Staff at Olympia's Providence St. Peter Hospital have been trying to pipe down for a few years now, and they’re not kidding. Annette Stier, director of the women’s and children’s clinic at Providence St. Peter Providence will clap to trigger one of the noise detectors installed in her section of the hospital when the clamour gets too loud.
"When the quiet light comes on, it tells me we need to slow our voices down, and we need to be quieter," she says.
Quiet is particularly important in this section of the hospital, in which some of the facility’s most vulnerable are struggling to get well. Premature babies, for instance, are highly sensitive to noise and will jerk violently when noise startles them. Sometimes loud noise will trigger a reflexive action that makes them hold their breath. These physical reactions to noise can cause them to use up their stores of glucose, which will need to be replaced via IV drip. In their case, noise is downright detrimental to their well-being.
Providence St. Pete’s has installed noise-absorbing materials in many of its wards, reduced the number of overhead pages, and instituted afternoon quiet hours. Other hospitals are beginning to report similar efforts, although it’s a rough road for many of them. Noise has been a part of the hospital backdrop for decades.
Paul M. Schyve, M.D., Senior Advisor, Healthcare Improvement at The Joint Commission – an organization based in Chicago that certifies quality and safety at hospitals nationwide – says that noise in hospitals isn’t just aggravating, it’s potentially dangerous to patients and staff.
"There's more machines with more alarms, and essentially they become confusing and overwhelming to the people that are working in that setting, so there may be, literally, in some settings, an alarm going off all the time, and frequently more than one alarm."
Each manufacturer puts a different set of bells and whistles on its medical devices, each one designed to be more alarming than the competitor's. Schyve says that essentially, the brain habituates to background noise that's always there. So if alarms are going off all the time, sooner or later that alarm actually registers less in your brain than it did originally.
It's a phenomenon known as "alarm fatigue."
Nationwide, the Food and Drug Administration reports about 140 deaths a year related to patient alarms. In many cases, medical staff ignored or failed to notice a key alarm.

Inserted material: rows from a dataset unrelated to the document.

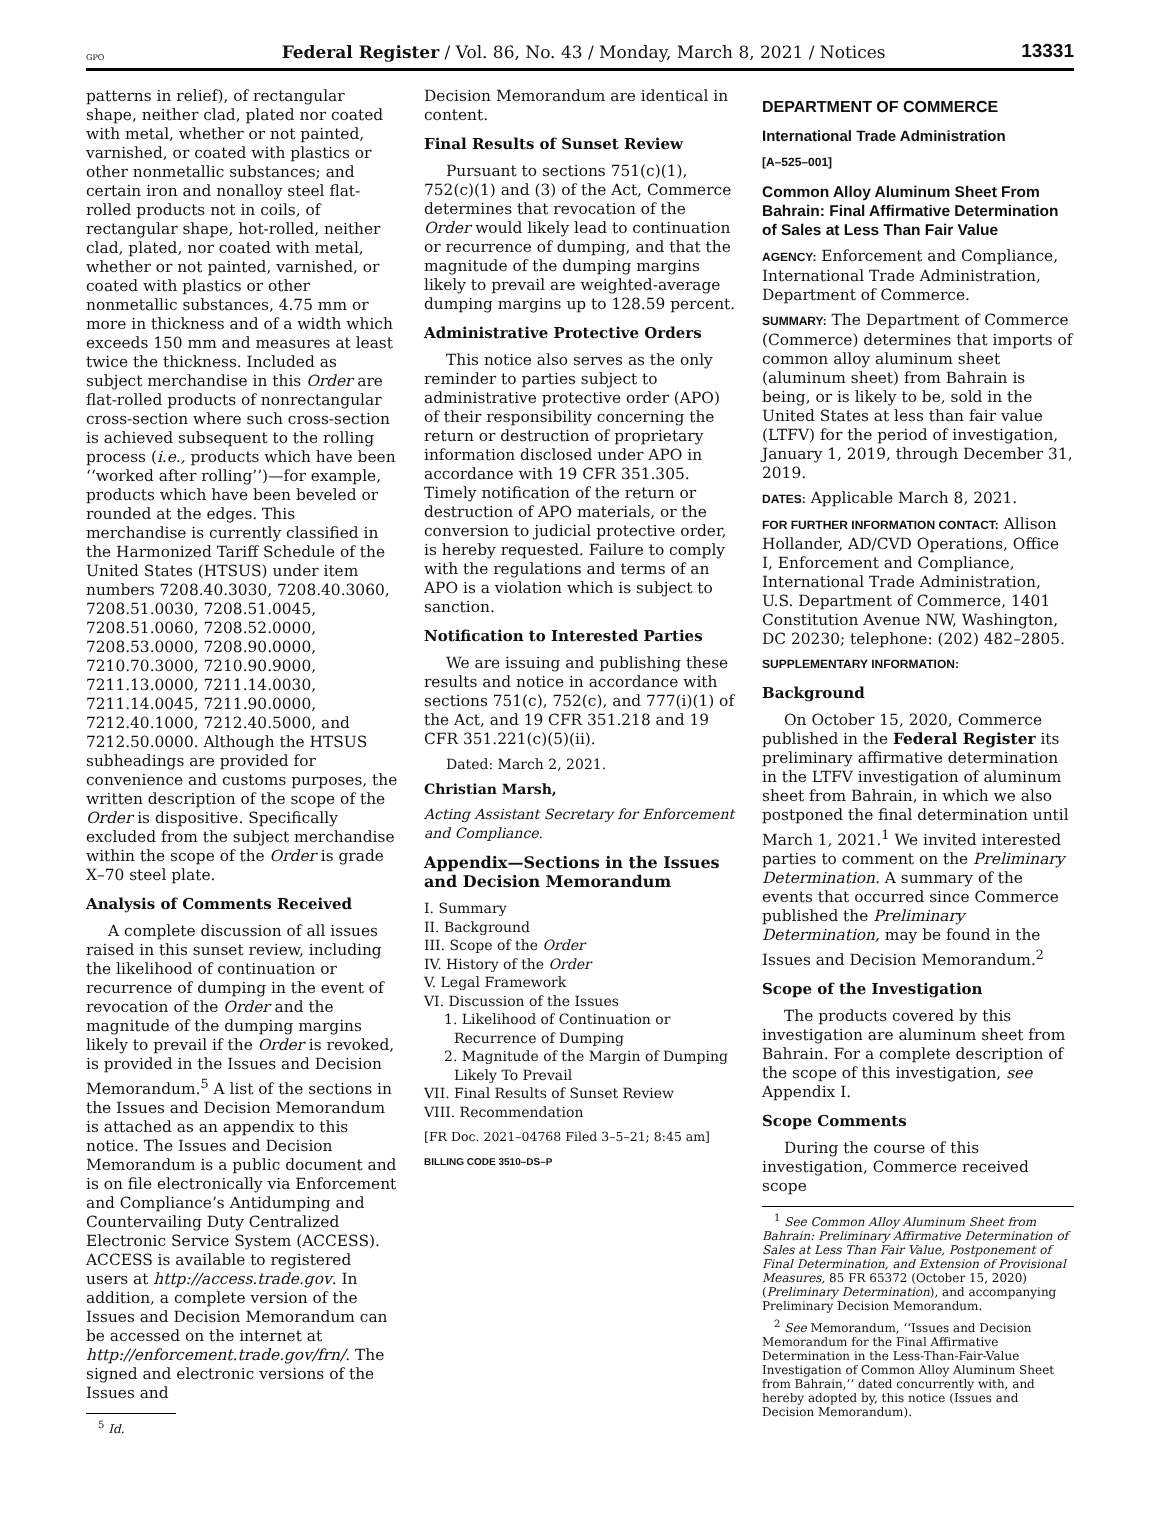GPO Federal Register / Vol. 86, No. 43 / Monday, March 8, 2021 / Notices 13331
patterns in relief), of rectangular shape, neither clad, plated nor coated with metal, whether or not painted, varnished, or coated with plastics or other nonmetallic substances; and certain iron and nonalloy steel flat-rolled products not in coils, of rectangular shape, hot-rolled, neither clad, plated, nor coated with metal, whether or not painted, varnished, or coated with plastics or other nonmetallic substances, 4.75 mm or more in thickness and of a width which exceeds 150 mm and measures at least twice the thickness. Included as subject merchandise in this Order are flat-rolled products of nonrectangular cross-section where such cross-section is achieved subsequent to the rolling process (i.e., products which have been ‘‘worked after rolling’’)—for example, products which have been beveled or rounded at the edges. This merchandise is currently classified in the Harmonized Tariff Schedule of the United States (HTSUS) under item numbers 7208.40.3030, 7208.40.3060, 7208.51.0030, 7208.51.0045, 7208.51.0060, 7208.52.0000, 7208.53.0000, 7208.90.0000, 7210.70.3000, 7210.90.9000, 7211.13.0000, 7211.14.0030, 7211.14.0045, 7211.90.0000, 7212.40.1000, 7212.40.5000, and 7212.50.0000. Although the HTSUS subheadings are provided for convenience and customs purposes, the written description of the scope of the Order is dispositive. Specifically excluded from the subject merchandise within the scope of the Order is grade X–70 steel plate.
Analysis of Comments Received
A complete discussion of all issues raised in this sunset review, including the likelihood of continuation or recurrence of dumping in the event of revocation of the Order and the magnitude of the dumping margins likely to prevail if the Order is revoked, is provided in the Issues and Decision Memorandum.<sup>5</sup> A list of the sections in the Issues and Decision Memorandum is attached as an appendix to this notice. The Issues and Decision Memorandum is a public document and is on file electronically via Enforcement and Compliance’s Antidumping and Countervailing Duty Centralized Electronic Service System (ACCESS). ACCESS is available to registered users at http://access.trade.gov. In addition, a complete version of the Issues and Decision Memorandum can be accessed on the internet at http://enforcement.trade.gov/frn/. The signed and electronic versions of the Issues and
<sup>5</sup> Id.
Decision Memorandum are identical in content.
Final Results of Sunset Review
Pursuant to sections 751(c)(1), 752(c)(1) and (3) of the Act, Commerce determines that revocation of the Order would likely lead to continuation or recurrence of dumping, and that the magnitude of the dumping margins likely to prevail are weighted-average dumping margins up to 128.59 percent.
Administrative Protective Orders
This notice also serves as the only reminder to parties subject to administrative protective order (APO) of their responsibility concerning the return or destruction of proprietary information disclosed under APO in accordance with 19 CFR 351.305. Timely notification of the return or destruction of APO materials, or the conversion to judicial protective order, is hereby requested. Failure to comply with the regulations and terms of an APO is a violation which is subject to sanction.
Notification to Interested Parties
We are issuing and publishing these results and notice in accordance with sections 751(c), 752(c), and 777(i)(1) of the Act, and 19 CFR 351.218 and 19 CFR 351.221(c)(5)(ii).
Dated: March 2, 2021.
Christian Marsh,
Acting Assistant Secretary for Enforcement and Compliance.
Appendix—Sections in the Issues and Decision Memorandum
I. Summary
II. Background
III. Scope of the Order
IV. History of the Order
V. Legal Framework
VI. Discussion of the Issues
1. Likelihood of Continuation or Recurrence of Dumping
2. Magnitude of the Margin of Dumping Likely To Prevail
VII. Final Results of Sunset Review
VIII. Recommendation
[FR Doc. 2021–04768 Filed 3–5–21; 8:45 am]
BILLING CODE 3510–DS–P
DEPARTMENT OF COMMERCE
International Trade Administration
[A–525–001]
Common Alloy Aluminum Sheet From Bahrain: Final Affirmative Determination of Sales at Less Than Fair Value
AGENCY: Enforcement and Compliance, International Trade Administration, Department of Commerce.
SUMMARY: The Department of Commerce (Commerce) determines that imports of common alloy aluminum sheet (aluminum sheet) from Bahrain is being, or is likely to be, sold in the United States at less than fair value (LTFV) for the period of investigation, January 1, 2019, through December 31, 2019.
DATES: Applicable March 8, 2021.
FOR FURTHER INFORMATION CONTACT: Allison Hollander, AD/CVD Operations, Office I, Enforcement and Compliance, International Trade Administration, U.S. Department of Commerce, 1401 Constitution Avenue NW, Washington, DC 20230; telephone: (202) 482–2805.
SUPPLEMENTARY INFORMATION:
Background
On October 15, 2020, Commerce published in the Federal Register its preliminary affirmative determination in the LTFV investigation of aluminum sheet from Bahrain, in which we also postponed the final determination until March 1, 2021.<sup>1</sup> We invited interested parties to comment on the Preliminary Determination. A summary of the events that occurred since Commerce published the Preliminary Determination, may be found in the Issues and Decision Memorandum.<sup>2</sup>
Scope of the Investigation
The products covered by this investigation are aluminum sheet from Bahrain. For a complete description of the scope of this investigation, see Appendix I.
Scope Comments
During the course of this investigation, Commerce received scope
<sup>1</sup> See Common Alloy Aluminum Sheet from Bahrain: Preliminary Affirmative Determination of Sales at Less Than Fair Value, Postponement of Final Determination, and Extension of Provisional Measures, 85 FR 65372 (October 15, 2020) (Preliminary Determination), and accompanying Preliminary Decision Memorandum.
<sup>2</sup> See Memorandum, ‘‘Issues and Decision Memorandum for the Final Affirmative Determination in the Less-Than-Fair-Value Investigation of Common Alloy Aluminum Sheet from Bahrain,’’ dated concurrently with, and hereby adopted by, this notice (Issues and Decision Memorandum).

The Joint Commission plans to make alarm fatigue a top priority for improving hospital care.
Schyve says alarms on medical devices are a vital part of health care, but he says it will take cooperation of hospitals and equipment manufacturers to find a way to make essential alarms rise above the noise.

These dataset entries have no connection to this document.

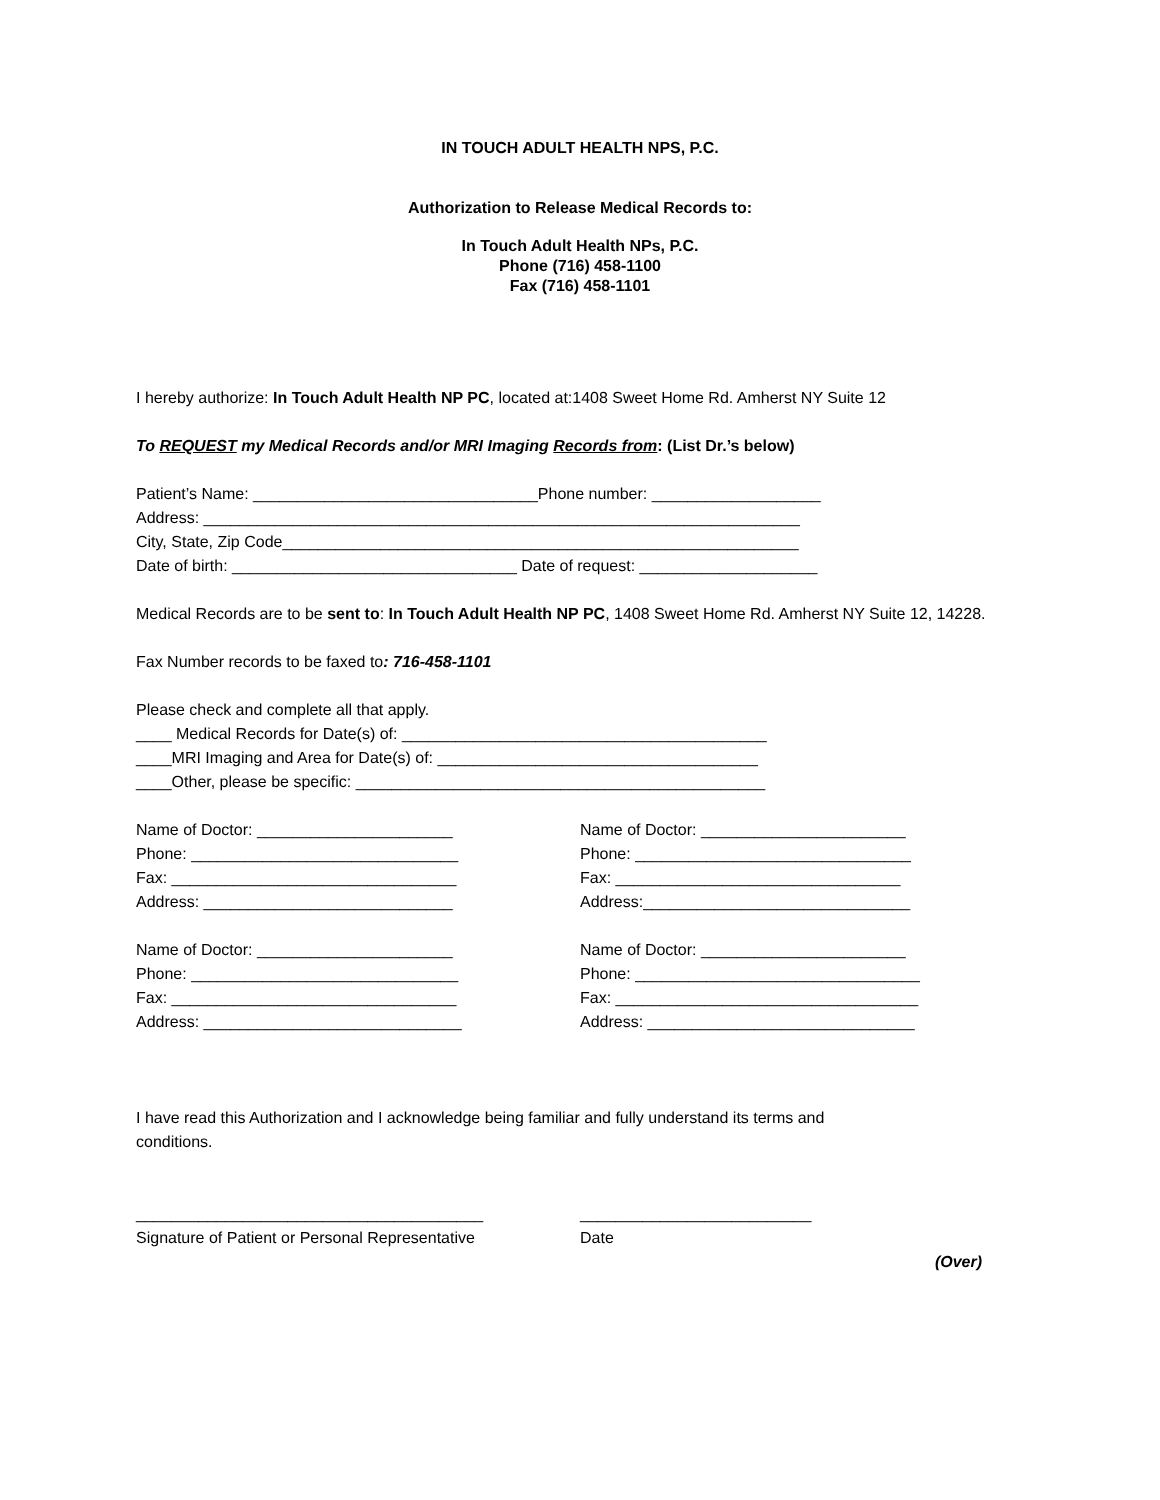IN TOUCH ADULT HEALTH NPS, P.C.
Authorization to Release Medical Records to:
In Touch Adult Health NPs, P.C.
Phone (716) 458-1100
Fax (716) 458-1101
I hereby authorize: In Touch Adult Health NP PC, located at:1408 Sweet Home Rd. Amherst NY Suite 12
To REQUEST my Medical Records and/or MRI Imaging Records from: (List Dr.’s below)
Patient’s Name: ________________________________Phone number: ___________________
Address: ___________________________________________________________________
City, State, Zip Code__________________________________________________________
Date of birth: ________________________________ Date of request: ____________________
Medical Records are to be sent to: In Touch Adult Health NP PC, 1408 Sweet Home Rd. Amherst NY Suite 12, 14228.
Fax Number records to be faxed to: 716-458-1101
Please check and complete all that apply.
____ Medical Records for Date(s) of: _________________________________________
____MRI Imaging and Area for Date(s) of: ____________________________________
____Other, please be specific: ______________________________________________
Name of Doctor: ______________________
Phone: ______________________________
Fax: ________________________________
Address: ____________________________
Name of Doctor: _______________________
Phone: _______________________________
Fax: ________________________________
Address:______________________________
Name of Doctor: ______________________
Phone: ______________________________
Fax: ________________________________
Address: _____________________________
Name of Doctor: _______________________
Phone: ________________________________
Fax: __________________________________
Address: ______________________________
I have read this Authorization and I acknowledge being familiar and fully understand its terms and
conditions.
_______________________________________
Signature of Patient or Personal Representative
__________________________
Date
(Over)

For many hospitals across the U.S., problems in managing noise is inherent in the structure itself – narrow hallways with patient rooms crowded together, and nurses gathering at centralized work stations whose conversations ricochet off solid surface walls and into patients’ rooms.

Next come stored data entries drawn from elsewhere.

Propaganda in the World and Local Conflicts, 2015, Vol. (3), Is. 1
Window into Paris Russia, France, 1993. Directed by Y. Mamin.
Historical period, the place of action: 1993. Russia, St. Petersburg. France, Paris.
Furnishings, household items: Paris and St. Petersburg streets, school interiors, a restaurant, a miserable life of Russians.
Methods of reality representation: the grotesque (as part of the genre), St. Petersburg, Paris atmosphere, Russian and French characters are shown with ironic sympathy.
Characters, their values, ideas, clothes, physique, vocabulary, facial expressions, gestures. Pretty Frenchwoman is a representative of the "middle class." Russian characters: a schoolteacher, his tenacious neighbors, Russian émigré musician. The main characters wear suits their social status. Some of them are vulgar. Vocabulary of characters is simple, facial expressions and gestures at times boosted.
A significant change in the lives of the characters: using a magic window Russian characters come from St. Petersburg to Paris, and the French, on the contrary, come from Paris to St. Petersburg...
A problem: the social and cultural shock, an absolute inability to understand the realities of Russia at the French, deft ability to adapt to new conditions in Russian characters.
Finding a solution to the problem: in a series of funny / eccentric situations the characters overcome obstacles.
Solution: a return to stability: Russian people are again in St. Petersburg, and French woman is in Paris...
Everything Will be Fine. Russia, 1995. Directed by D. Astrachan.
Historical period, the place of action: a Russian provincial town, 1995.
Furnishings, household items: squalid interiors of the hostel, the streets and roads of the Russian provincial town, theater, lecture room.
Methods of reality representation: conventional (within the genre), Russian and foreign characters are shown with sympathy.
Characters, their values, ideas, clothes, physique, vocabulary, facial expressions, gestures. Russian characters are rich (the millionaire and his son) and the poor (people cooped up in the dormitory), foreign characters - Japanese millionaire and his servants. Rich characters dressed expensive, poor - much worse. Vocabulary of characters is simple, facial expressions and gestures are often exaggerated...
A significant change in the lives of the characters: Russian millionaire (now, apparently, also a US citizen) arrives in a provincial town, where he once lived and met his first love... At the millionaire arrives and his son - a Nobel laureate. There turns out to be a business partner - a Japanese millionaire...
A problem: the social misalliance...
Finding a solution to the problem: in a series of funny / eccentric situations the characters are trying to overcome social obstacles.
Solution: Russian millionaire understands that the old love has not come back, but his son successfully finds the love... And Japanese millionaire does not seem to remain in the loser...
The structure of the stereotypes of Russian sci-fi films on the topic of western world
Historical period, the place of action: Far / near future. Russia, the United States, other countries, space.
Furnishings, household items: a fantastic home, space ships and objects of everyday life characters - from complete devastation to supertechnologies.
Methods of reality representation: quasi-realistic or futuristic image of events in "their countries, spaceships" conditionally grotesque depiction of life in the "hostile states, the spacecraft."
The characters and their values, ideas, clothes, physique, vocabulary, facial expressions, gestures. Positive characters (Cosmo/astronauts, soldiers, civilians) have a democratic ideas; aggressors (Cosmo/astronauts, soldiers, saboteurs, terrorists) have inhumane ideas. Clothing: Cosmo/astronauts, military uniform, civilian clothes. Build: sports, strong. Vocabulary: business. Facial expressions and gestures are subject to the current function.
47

When multiple conversations are going on, those doing the talking are apt to raise their voices to be heard over the others, adding to the hospital’s high decibel background noise. The result is a cacophony of sound from which patients cannot escape, and studies show it is lengthening recouperation time and in some cases, creating new health problems.
Although many hospitals are making an effort to instruct nurses and other staff to lower their voices when they talk, the acoustical problems inherent in these old buildings make quieting noise difficult. While sound abatement material is being introduced to some hospitals who have committed to addressing the noise problems, nurses are being assigned to work alone or in pairs at much smaller, less chatty and less centralized work stations.
Ironically, concerns over noise in hospital settings is nothing new. In 1859, Florence Nightingale was a fierce protector of peace and quiet among the ill, calling unnecessary noise “the most cruel absence of care which can be inflicted either on sick or well.”
Ms. Nightingale would be appalled to spend even a few minutes in a modern hospital, as machines and electronic gadgets have proliferated in the health care environment and hospitals have become noisier in modern times, rather than quieter.